Ai veneziani, vedere quelle fiamme salire verso il cielo dalla cattedrale di Notre Dame ha riportato alla mente l’incendio che nel 1996 ha distrutto La Fenice. E se al posto del Notre Dame ci fosse stata la basilica di San Marco? «Noi tutte quelle centinaia di uomini che ha messo Parigi forse non le avremmo avute». È anche per questo che Ennio Aquilino, comandante provinciale dei vigili del fuoco di Venezia, sta lavorando a un progetto volto alla creazione di una squadra speciale nautica di pompieri che lavoreranno solo in centro storico. Una specie di nucleo di vigili del fuoco d’acqua, composto da uomini che saranno formati
ad hoc, che avranno la giusta conoscenza della città e soprattutto dei suoi punti deboli, in grado di dare una risposta immediata. «C’è da dire che a Venezia il rischio che succeda è basso perché qui lavoriamo molto sulla prevenzione – spiega Aquilino -. Negli edifici storici, in particolare, ci sono sistemi di rilevazione di incendi, di spegnimento automatico, dispositivi che lanciano subito un alert in caso di problemi. In più, i nostri controlli sono costanti e anche i lavori di manutenzione per apportare continui miglioramenti agli impianti».
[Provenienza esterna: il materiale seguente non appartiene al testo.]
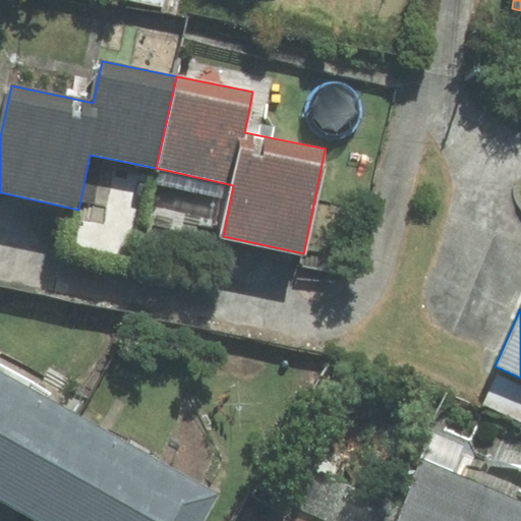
[(0,499),(25,514),(79,417),(0,371),(0,499)]
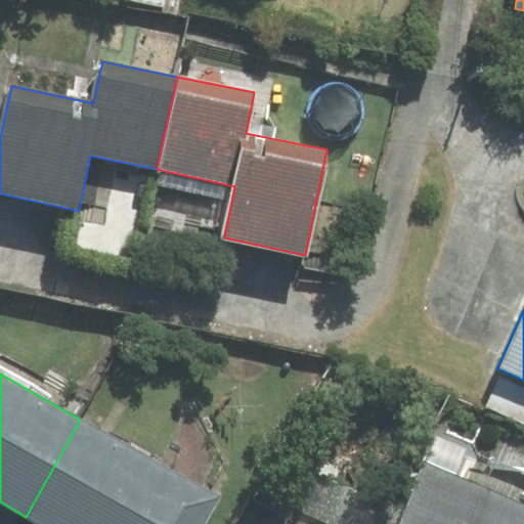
[(80,420),(26,517),(38,523),(203,523),(219,496),(80,420)]
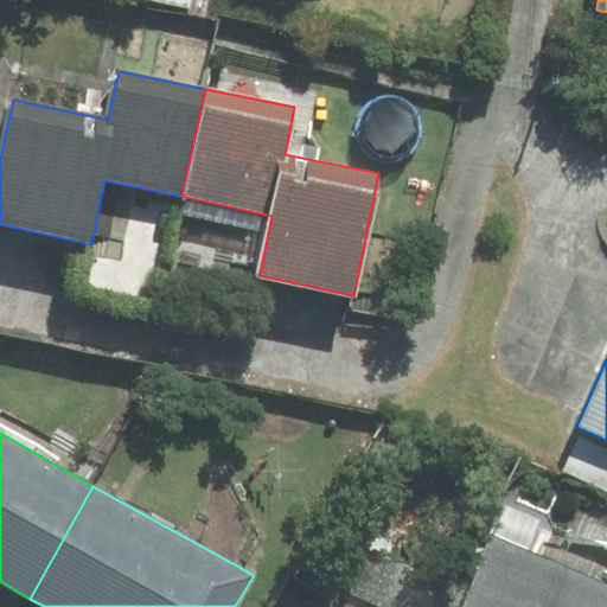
[(359,547),(340,593),(374,606),(606,606),(606,585),(491,534),(462,589),(359,547)]
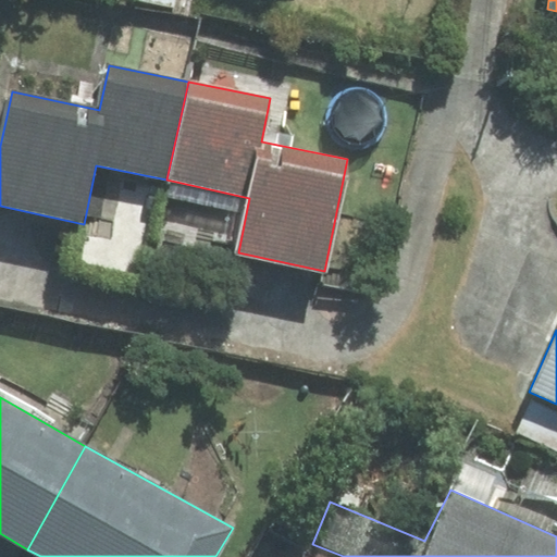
[(306,556),(343,556),(312,544),(306,556)]
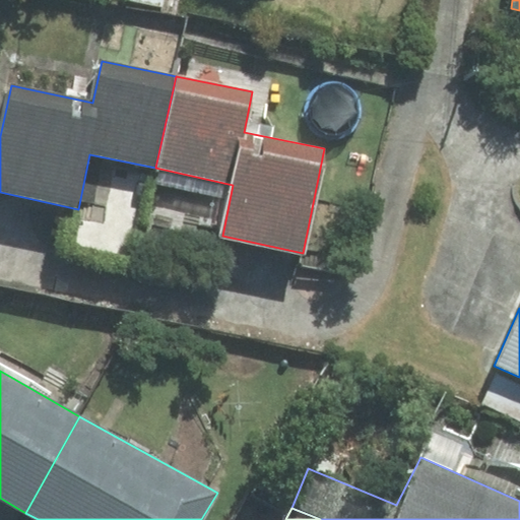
All buildings are outlined.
Qualche mese fa, infatti, un principio d’incendio scoppiò nuovamente alla Fenice ma il sistema di autodifesa funzionò e l’alert venne inviato al 115 subito, permettendo ai vigili del fuoco di domare in poco tempo le fiamme. «Le strutture che abbiamo qui sono già tutelate – spiega il comandante -. Abbiamo fatto un salto di qualità sviluppando un sistema di prevenzione che continueremo a migliorare. Su Venezia puntiamo prima sulla prevenzione. I centri di pericolo qui sono sempre stati gestiti attraverso modalità di prevenzione perché la possibilità di spegnimento è più complessa». Dalla basilica a Palazzo Ducale a tutti gli edifici storici dell’area marciana, all’Archivio di Stato: qui l’attenzione è sempre altissima. Gli impianti elettrici vengono realizzati ad hoc, tenendo conto delle specificità dei palazzi, e nelle stanze in cui i materiali possono favorire gli incendi, non viene depositato niente di infiammabile. «Ma il rischio zero non esiste e bisogna farsi trovare sempre pronti – continua Aquilino -. Per questo andrebbe fatto un ragionamento solo su Venezia centro storico, realtà unica al mondo». Il comando del centro storico ad esempio, che conta un centinaio di uomini divisi in quattro turni, è l’unico in Italia ad avere le autopompe lagunari. Mezzi da una tonnellata di peso e lunghi fino a undici metri che solo il personale altamente specializzato può portare. Aquilino intende avviare un progetto per la creazione di unta squadra speciale, alla quale accedere tramite concorsi. Prossimamente il comando provinciale, che conta circa 600 uomini, ne perderà una trentina che, come capi squadra, sono stati assegnati ad altre città. Venezia non rientra tra i comandi dell’ultimo concorso e nel complesso a livello provinciale è sotto organico di un centinaio di uomini. «Bisognerà stringere un po’ i denti – conclude Aquilino -. Intanto, si lavora su più fronti. Stiamo anche partecipando a un progetto di formazione sui mezzi ibridi ed elettrici».